▶ [Work to complete]: Reproduce word for word the lines below, from the line with "ANN, AGENORIA, ADMIRAL, ADIEU, ADELHEID, ADA" through the line with "True or false: Males", and leave out the pictures.

▶ [Data for analysis]:
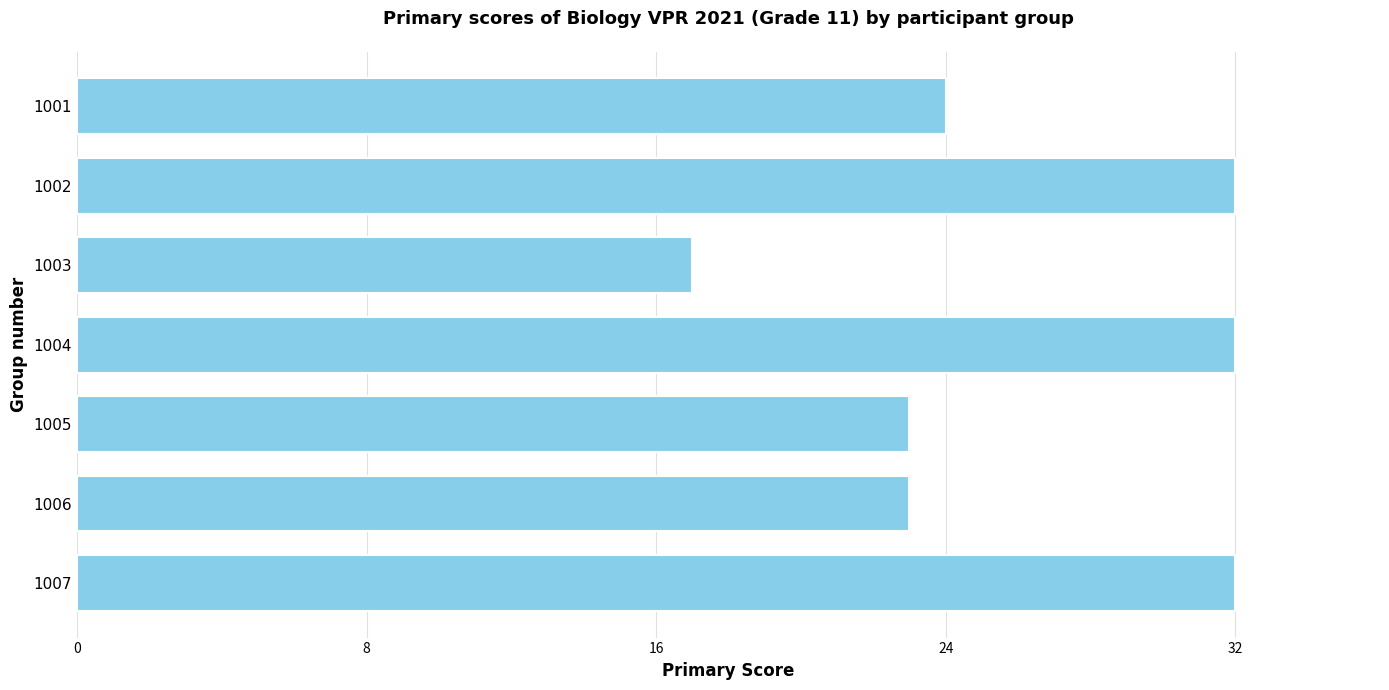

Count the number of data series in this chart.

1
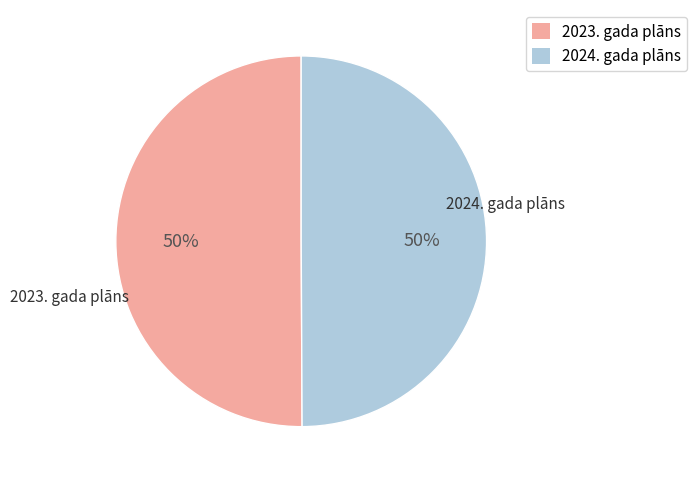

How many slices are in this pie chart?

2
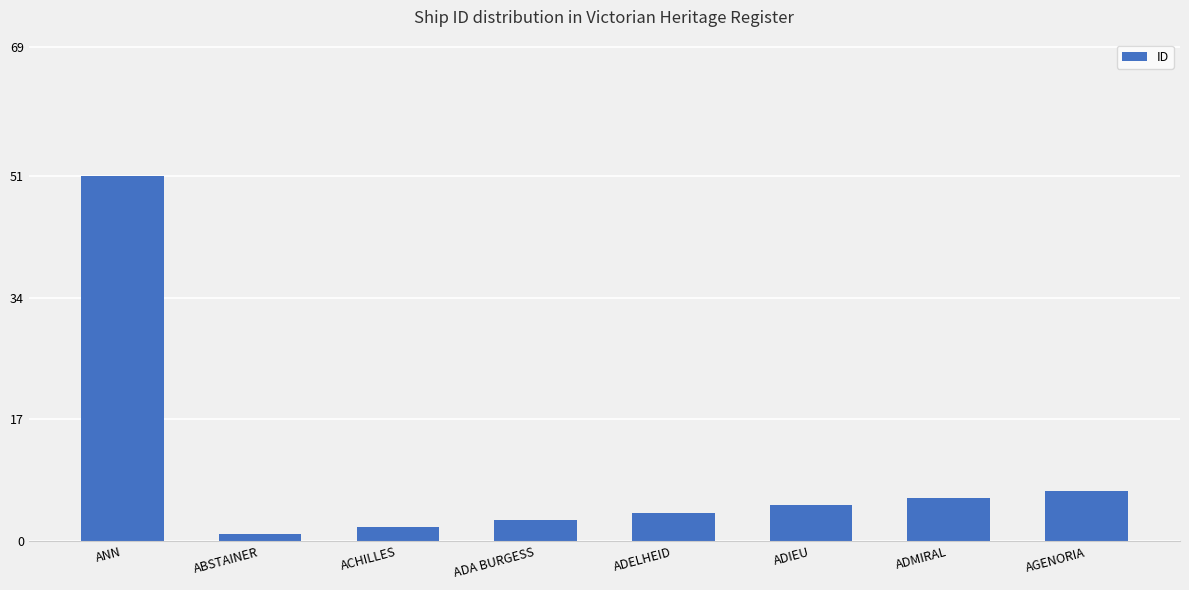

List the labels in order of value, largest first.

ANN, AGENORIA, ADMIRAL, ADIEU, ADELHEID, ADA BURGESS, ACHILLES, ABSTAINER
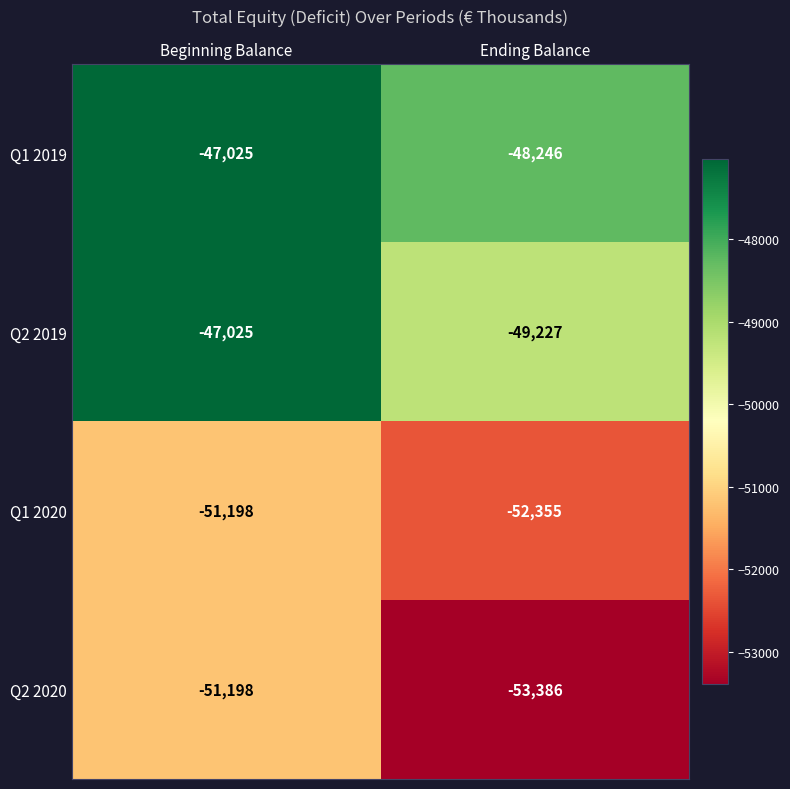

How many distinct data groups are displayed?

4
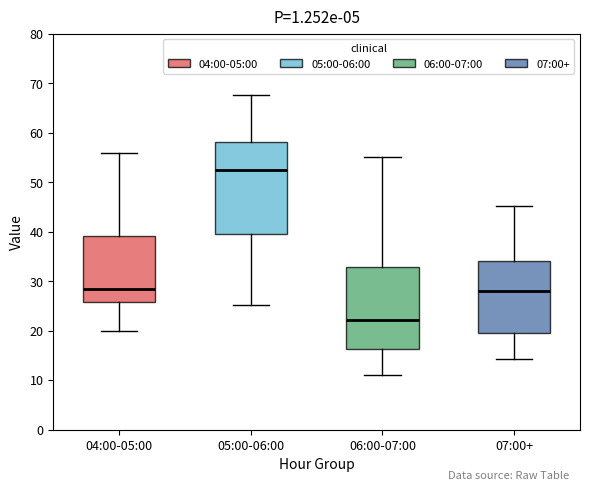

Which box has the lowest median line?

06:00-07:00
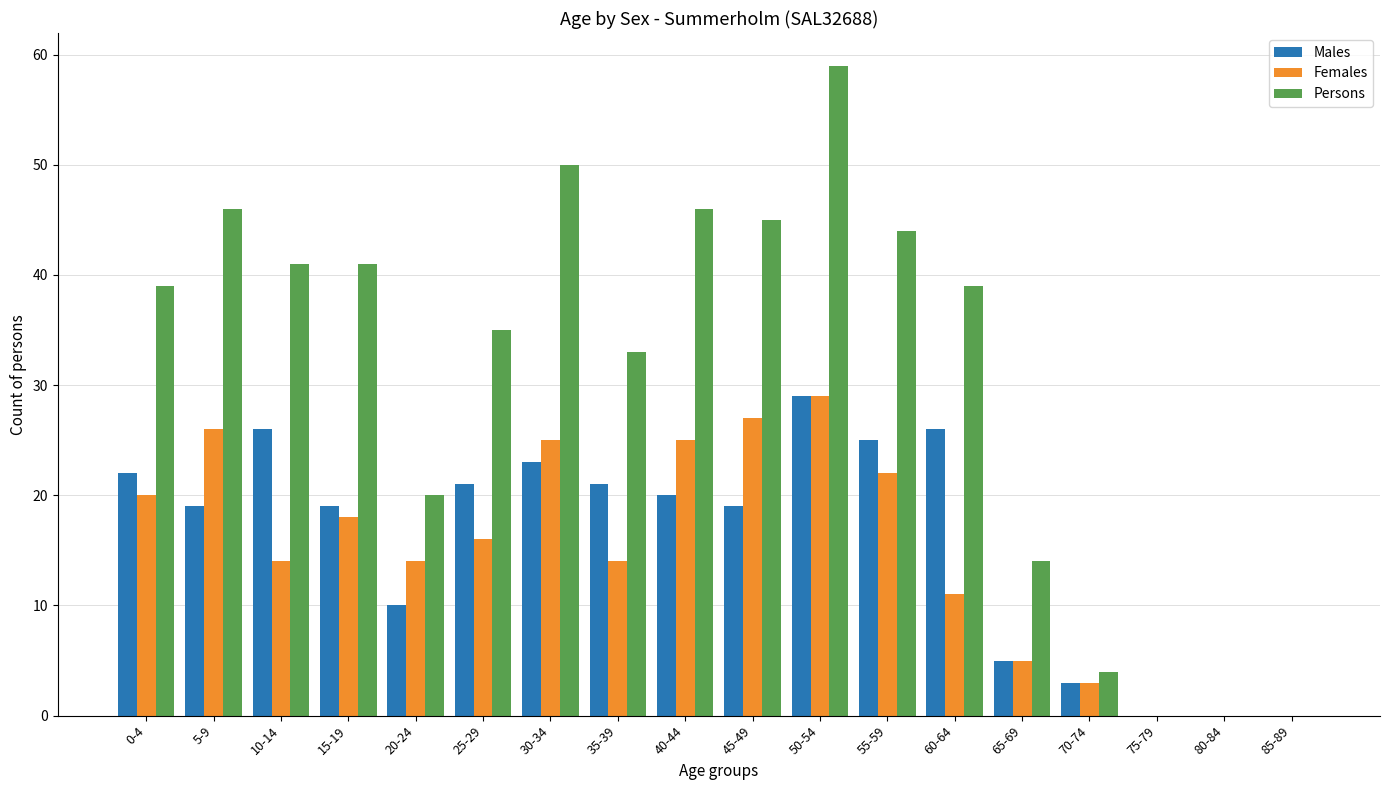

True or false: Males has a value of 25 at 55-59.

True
...
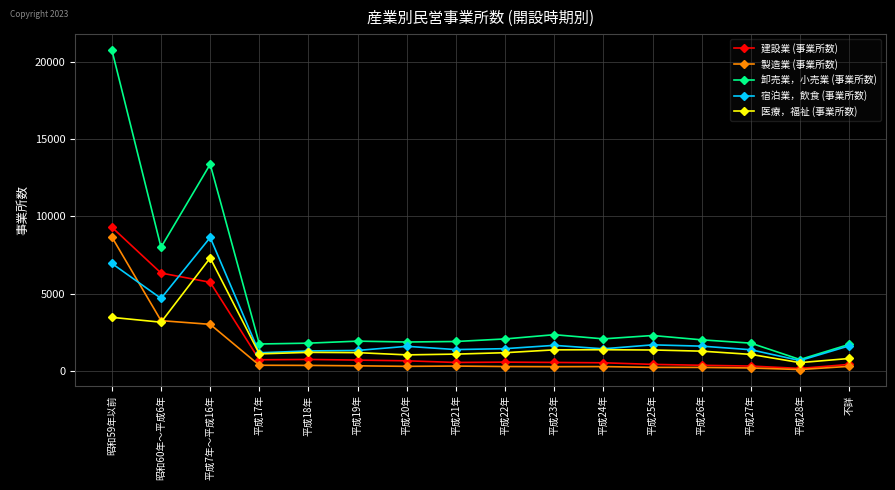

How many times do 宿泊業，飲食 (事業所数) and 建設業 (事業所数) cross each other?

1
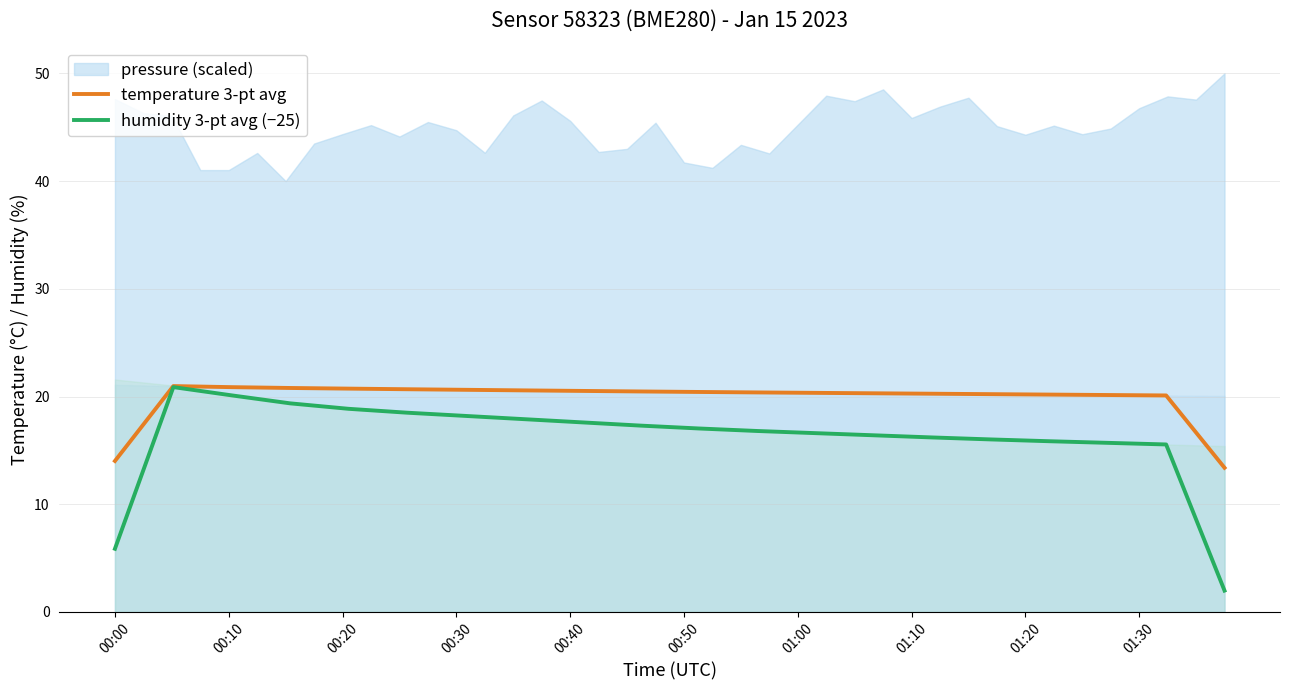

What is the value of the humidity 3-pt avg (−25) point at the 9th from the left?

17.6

▶ [Result of the task]:
ANN, AGENORIA, ADMIRAL, ADIEU, ADELHEID, ADA BURGESS, ACHILLES, ABSTAINER

How many distinct data groups are displayed?

4

Which box has the lowest median line?

06:00-07:00

True or false: Males has a value of 25 at 55-59.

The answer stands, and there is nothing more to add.